From the first line to the last, output the records exactly and drop any images.

___ Materials provided

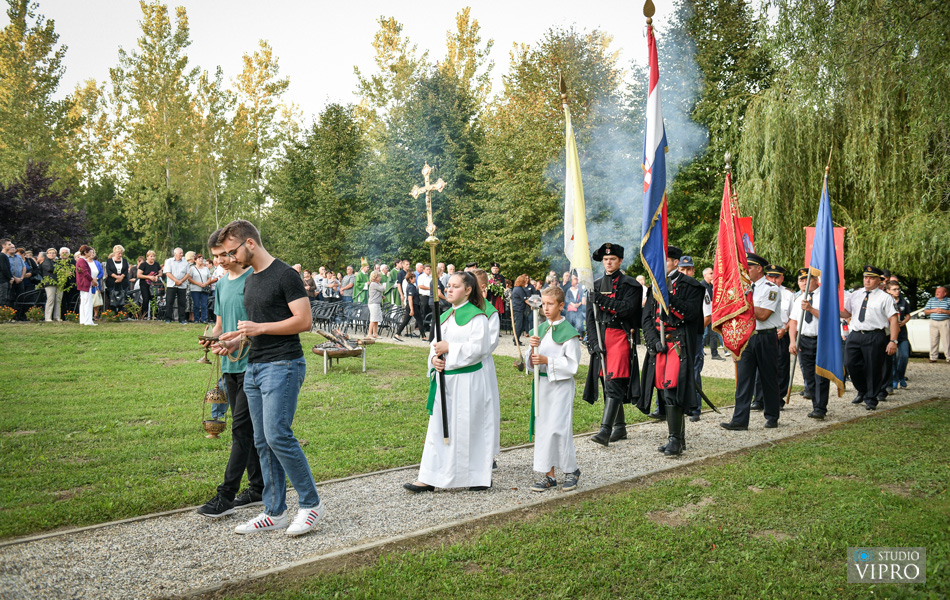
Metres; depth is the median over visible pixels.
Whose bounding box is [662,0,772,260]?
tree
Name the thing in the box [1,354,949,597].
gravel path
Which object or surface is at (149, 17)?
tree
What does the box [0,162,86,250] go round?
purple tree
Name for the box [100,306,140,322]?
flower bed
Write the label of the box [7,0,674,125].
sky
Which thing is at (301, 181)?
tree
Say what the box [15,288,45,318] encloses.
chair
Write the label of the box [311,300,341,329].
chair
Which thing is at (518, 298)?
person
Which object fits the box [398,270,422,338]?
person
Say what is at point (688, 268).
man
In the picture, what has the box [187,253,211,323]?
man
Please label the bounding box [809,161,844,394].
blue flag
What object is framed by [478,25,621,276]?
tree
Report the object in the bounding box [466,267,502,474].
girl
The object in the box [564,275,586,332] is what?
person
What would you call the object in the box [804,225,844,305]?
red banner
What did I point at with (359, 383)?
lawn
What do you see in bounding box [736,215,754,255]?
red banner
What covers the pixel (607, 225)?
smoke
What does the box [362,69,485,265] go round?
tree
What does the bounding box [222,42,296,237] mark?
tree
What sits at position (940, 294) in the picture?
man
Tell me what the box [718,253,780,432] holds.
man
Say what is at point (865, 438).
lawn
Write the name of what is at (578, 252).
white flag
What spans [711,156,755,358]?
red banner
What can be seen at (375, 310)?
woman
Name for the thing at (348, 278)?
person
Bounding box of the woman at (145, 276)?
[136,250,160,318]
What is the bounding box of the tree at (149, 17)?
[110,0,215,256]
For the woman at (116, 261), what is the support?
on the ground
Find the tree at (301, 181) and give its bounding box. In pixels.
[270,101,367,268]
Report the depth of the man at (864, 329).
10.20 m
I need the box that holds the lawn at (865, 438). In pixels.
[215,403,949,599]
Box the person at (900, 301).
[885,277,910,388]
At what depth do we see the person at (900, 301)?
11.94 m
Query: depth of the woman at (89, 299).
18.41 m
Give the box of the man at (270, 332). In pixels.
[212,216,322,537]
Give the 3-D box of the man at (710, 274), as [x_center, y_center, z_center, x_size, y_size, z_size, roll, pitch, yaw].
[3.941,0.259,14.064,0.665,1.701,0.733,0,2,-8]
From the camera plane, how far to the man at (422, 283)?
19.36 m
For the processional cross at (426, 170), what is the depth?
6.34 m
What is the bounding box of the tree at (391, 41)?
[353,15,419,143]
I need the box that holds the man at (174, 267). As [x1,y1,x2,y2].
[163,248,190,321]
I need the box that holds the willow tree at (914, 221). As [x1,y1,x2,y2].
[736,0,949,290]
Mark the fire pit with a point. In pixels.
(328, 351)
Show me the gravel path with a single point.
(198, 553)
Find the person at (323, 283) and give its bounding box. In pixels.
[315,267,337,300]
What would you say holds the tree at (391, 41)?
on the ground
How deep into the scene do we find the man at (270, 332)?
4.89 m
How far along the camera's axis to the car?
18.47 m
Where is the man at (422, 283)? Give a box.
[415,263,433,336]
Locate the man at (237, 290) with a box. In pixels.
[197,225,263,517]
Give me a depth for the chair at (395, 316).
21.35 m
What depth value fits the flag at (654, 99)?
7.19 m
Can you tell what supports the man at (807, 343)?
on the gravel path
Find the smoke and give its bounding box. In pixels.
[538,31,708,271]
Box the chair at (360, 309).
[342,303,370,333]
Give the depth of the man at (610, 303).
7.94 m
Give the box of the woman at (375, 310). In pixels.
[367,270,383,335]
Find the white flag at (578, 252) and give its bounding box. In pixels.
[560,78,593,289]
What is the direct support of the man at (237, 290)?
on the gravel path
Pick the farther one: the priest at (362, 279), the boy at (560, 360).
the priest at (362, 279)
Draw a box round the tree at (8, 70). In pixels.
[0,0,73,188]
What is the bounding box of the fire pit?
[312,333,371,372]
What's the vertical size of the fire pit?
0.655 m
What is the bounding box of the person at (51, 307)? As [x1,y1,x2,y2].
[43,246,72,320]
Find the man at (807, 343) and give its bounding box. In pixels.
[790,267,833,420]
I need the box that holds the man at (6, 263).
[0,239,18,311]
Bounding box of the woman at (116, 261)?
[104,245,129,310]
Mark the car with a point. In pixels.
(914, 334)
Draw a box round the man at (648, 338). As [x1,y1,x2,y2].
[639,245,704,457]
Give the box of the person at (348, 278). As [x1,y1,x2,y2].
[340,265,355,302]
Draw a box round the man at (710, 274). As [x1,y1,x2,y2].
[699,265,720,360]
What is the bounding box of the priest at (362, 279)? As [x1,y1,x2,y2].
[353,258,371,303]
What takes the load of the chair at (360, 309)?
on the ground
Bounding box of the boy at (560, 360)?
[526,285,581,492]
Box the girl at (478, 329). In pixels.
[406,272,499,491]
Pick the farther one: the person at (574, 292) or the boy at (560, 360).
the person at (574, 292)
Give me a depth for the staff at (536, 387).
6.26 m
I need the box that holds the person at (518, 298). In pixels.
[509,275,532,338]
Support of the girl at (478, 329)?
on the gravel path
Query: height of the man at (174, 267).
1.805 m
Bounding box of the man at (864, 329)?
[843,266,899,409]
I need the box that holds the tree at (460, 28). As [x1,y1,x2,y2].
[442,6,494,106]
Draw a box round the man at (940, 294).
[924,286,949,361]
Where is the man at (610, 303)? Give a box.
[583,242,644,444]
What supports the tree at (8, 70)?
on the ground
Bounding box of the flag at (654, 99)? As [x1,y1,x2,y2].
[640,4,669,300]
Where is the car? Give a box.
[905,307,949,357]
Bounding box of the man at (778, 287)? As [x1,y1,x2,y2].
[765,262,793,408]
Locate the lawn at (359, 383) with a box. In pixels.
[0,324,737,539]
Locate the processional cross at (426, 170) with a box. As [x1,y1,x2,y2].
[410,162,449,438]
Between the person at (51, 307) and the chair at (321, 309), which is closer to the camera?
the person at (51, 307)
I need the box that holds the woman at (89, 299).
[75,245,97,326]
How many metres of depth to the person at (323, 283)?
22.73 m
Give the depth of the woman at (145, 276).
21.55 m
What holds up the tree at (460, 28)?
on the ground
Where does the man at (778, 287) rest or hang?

______

Finished task:
Metres; depth is the median over visible pixels.
Whose bounding box is [662,0,772,260]?
tree
Name the thing in the box [1,354,949,597].
gravel path
Which object or surface is at (149, 17)?
tree
What does the box [0,162,86,250] go round?
purple tree
Name for the box [100,306,140,322]?
flower bed
Write the label of the box [7,0,674,125].
sky
Which thing is at (301, 181)?
tree
Say what the box [15,288,45,318] encloses.
chair
Write the label of the box [311,300,341,329].
chair
Which thing is at (518, 298)?
person
Which object fits the box [398,270,422,338]?
person
Say what is at point (688, 268).
man
In the picture, what has the box [187,253,211,323]?
man
Please label the bounding box [809,161,844,394].
blue flag
What object is framed by [478,25,621,276]?
tree
Report the object in the bounding box [466,267,502,474].
girl
The object in the box [564,275,586,332] is what?
person
What would you call the object in the box [804,225,844,305]?
red banner
What did I point at with (359, 383)?
lawn
What do you see in bounding box [736,215,754,255]?
red banner
What covers the pixel (607, 225)?
smoke
What does the box [362,69,485,265] go round?
tree
What does the bounding box [222,42,296,237] mark?
tree
What sits at position (940, 294) in the picture?
man
Tell me what the box [718,253,780,432] holds.
man
Say what is at point (865, 438).
lawn
Write the name of what is at (578, 252).
white flag
What spans [711,156,755,358]?
red banner
What can be seen at (375, 310)?
woman
Name for the thing at (348, 278)?
person
Bounding box of the woman at (145, 276)?
[136,250,160,318]
What is the bounding box of the tree at (149, 17)?
[110,0,215,256]
For the woman at (116, 261), what is the support?
on the ground
Find the tree at (301, 181) and give its bounding box. In pixels.
[270,101,367,268]
Report the depth of the man at (864, 329).
10.20 m
I need the box that holds the lawn at (865, 438). In pixels.
[215,403,949,599]
Box the person at (900, 301).
[885,277,910,388]
At what depth do we see the person at (900, 301)?
11.94 m
Query: depth of the woman at (89, 299).
18.41 m
Give the box of the man at (270, 332). In pixels.
[212,216,322,537]
Give the 3-D box of the man at (710, 274), as [x_center, y_center, z_center, x_size, y_size, z_size, roll, pitch, yaw].
[3.941,0.259,14.064,0.665,1.701,0.733,0,2,-8]
From the camera plane, how far to the man at (422, 283)?
19.36 m
For the processional cross at (426, 170), what is the depth?
6.34 m
What is the bounding box of the tree at (391, 41)?
[353,15,419,143]
I need the box that holds the man at (174, 267). As [x1,y1,x2,y2].
[163,248,190,321]
I need the box that holds the willow tree at (914, 221). As [x1,y1,x2,y2].
[736,0,949,290]
Mark the fire pit with a point. In pixels.
(328, 351)
Show me the gravel path with a single point.
(198, 553)
Find the person at (323, 283) and give its bounding box. In pixels.
[315,267,337,300]
What would you say holds the tree at (391, 41)?
on the ground
How deep into the scene do we find the man at (270, 332)?
4.89 m
How far along the camera's axis to the car?
18.47 m
Where is the man at (422, 283)? Give a box.
[415,263,433,336]
Locate the man at (237, 290) with a box. In pixels.
[197,225,263,517]
Give me a depth for the chair at (395, 316).
21.35 m
What depth value fits the flag at (654, 99)?
7.19 m
Can you tell what supports the man at (807, 343)?
on the gravel path
Find the smoke and give its bounding box. In pixels.
[538,31,708,271]
Box the chair at (360, 309).
[342,303,370,333]
Give the depth of the man at (610, 303).
7.94 m
Give the box of the woman at (375, 310). In pixels.
[367,270,383,335]
Find the white flag at (578, 252) and give its bounding box. In pixels.
[560,78,593,289]
What is the direct support of the man at (237, 290)?
on the gravel path
Pick the farther one: the priest at (362, 279), the boy at (560, 360).
the priest at (362, 279)
Draw a box round the tree at (8, 70). In pixels.
[0,0,73,188]
What is the bounding box of the fire pit?
[312,333,371,372]
What's the vertical size of the fire pit?
0.655 m
What is the bounding box of the person at (51, 307)? As [x1,y1,x2,y2].
[43,246,72,320]
Find the man at (807, 343) and give its bounding box. In pixels.
[790,267,833,420]
I need the box that holds the man at (6, 263).
[0,239,18,311]
Bounding box of the woman at (116, 261)?
[104,245,129,310]
Mark the car with a point. In pixels.
(914, 334)
Draw a box round the man at (648, 338). As [x1,y1,x2,y2].
[639,245,704,457]
Give the box of the person at (348, 278). As [x1,y1,x2,y2].
[340,265,355,302]
Draw a box round the man at (710, 274). As [x1,y1,x2,y2].
[699,265,720,360]
What is the bounding box of the priest at (362, 279)? As [x1,y1,x2,y2].
[353,258,371,303]
What takes the load of the chair at (360, 309)?
on the ground
Bounding box of the boy at (560, 360)?
[526,285,581,492]
Box the girl at (478, 329). In pixels.
[406,272,499,491]
Pick the farther one: the person at (574, 292) or the boy at (560, 360).
the person at (574, 292)
Give me a depth for the staff at (536, 387).
6.26 m
I need the box that holds the person at (518, 298). In pixels.
[509,275,532,338]
Support of the girl at (478, 329)?
on the gravel path
Query: height of the man at (174, 267).
1.805 m
Bounding box of the man at (864, 329)?
[843,266,899,409]
I need the box that holds the tree at (460, 28). As [x1,y1,x2,y2].
[442,6,494,106]
Draw a box round the man at (940, 294).
[924,286,949,361]
Where is the man at (610, 303)? Give a box.
[583,242,644,444]
What supports the tree at (8, 70)?
on the ground
Bounding box of the flag at (654, 99)? As [x1,y1,x2,y2].
[640,4,669,300]
Where is the car? Give a box.
[905,307,949,357]
Bounding box of the man at (778, 287)? As [x1,y1,x2,y2].
[765,262,793,408]
Locate the lawn at (359, 383) with a box. In pixels.
[0,324,737,539]
Locate the processional cross at (426, 170) with a box. As [x1,y1,x2,y2].
[410,162,449,438]
Between the person at (51, 307) and the chair at (321, 309), which is closer to the camera?
the person at (51, 307)
I need the box that holds the woman at (89, 299).
[75,245,97,326]
How many metres of depth to the person at (323, 283)?
22.73 m
Give the depth of the woman at (145, 276).
21.55 m
What holds up the tree at (460, 28)?
on the ground
Where does the man at (778, 287) rest or hang?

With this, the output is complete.